* [WHAT YOU WILL DO] Each record below is to be output unchanged, and any picture is to be dropped.

** PROVIDED MATERIAL follows **

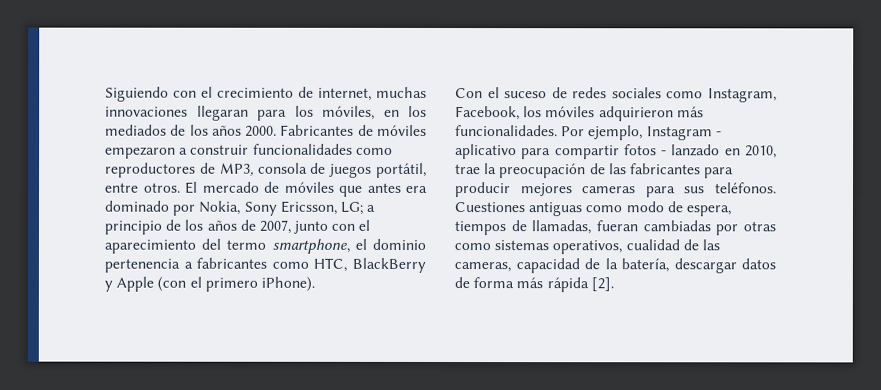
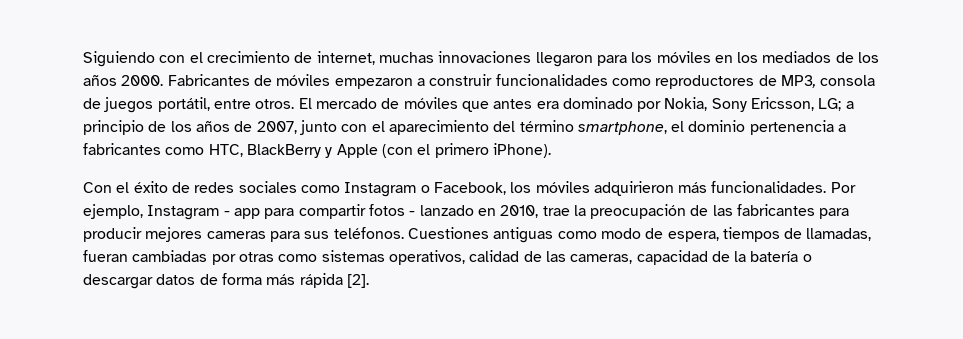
[196,105,249,121] llegaran -> [535,52,593,67] llegaron
[322,105,375,120] móviles, -> [656,51,711,63] móviles
[226,239,267,250] termo -> [519,120,574,132] término
[504,91,548,99] suceso -> [133,181,168,193] éxito
[708,88,777,103] Instagram, -> [344,182,430,197] Instagram o
[455,144,517,160] aplicativo -> [233,208,260,219] app
[625,239,680,251] cualidad -> [469,250,520,262] calidad
[621,258,669,273] batería, -> [750,251,812,262] batería o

** End of PROVIDED MATERIAL **

* [TASK RESULT]
[196,105,249,121] llegaran -> [535,52,593,67] llegaron
[322,105,375,120] móviles, -> [656,51,711,63] móviles
[226,239,267,250] termo -> [519,120,574,132] término
[504,91,548,99] suceso -> [133,181,168,193] éxito
[708,88,777,103] Instagram, -> [344,182,430,197] Instagram o
[455,144,517,160] aplicativo -> [233,208,260,219] app
[625,239,680,251] cualidad -> [469,250,520,262] calidad
[621,258,669,273] batería, -> [750,251,812,262] batería o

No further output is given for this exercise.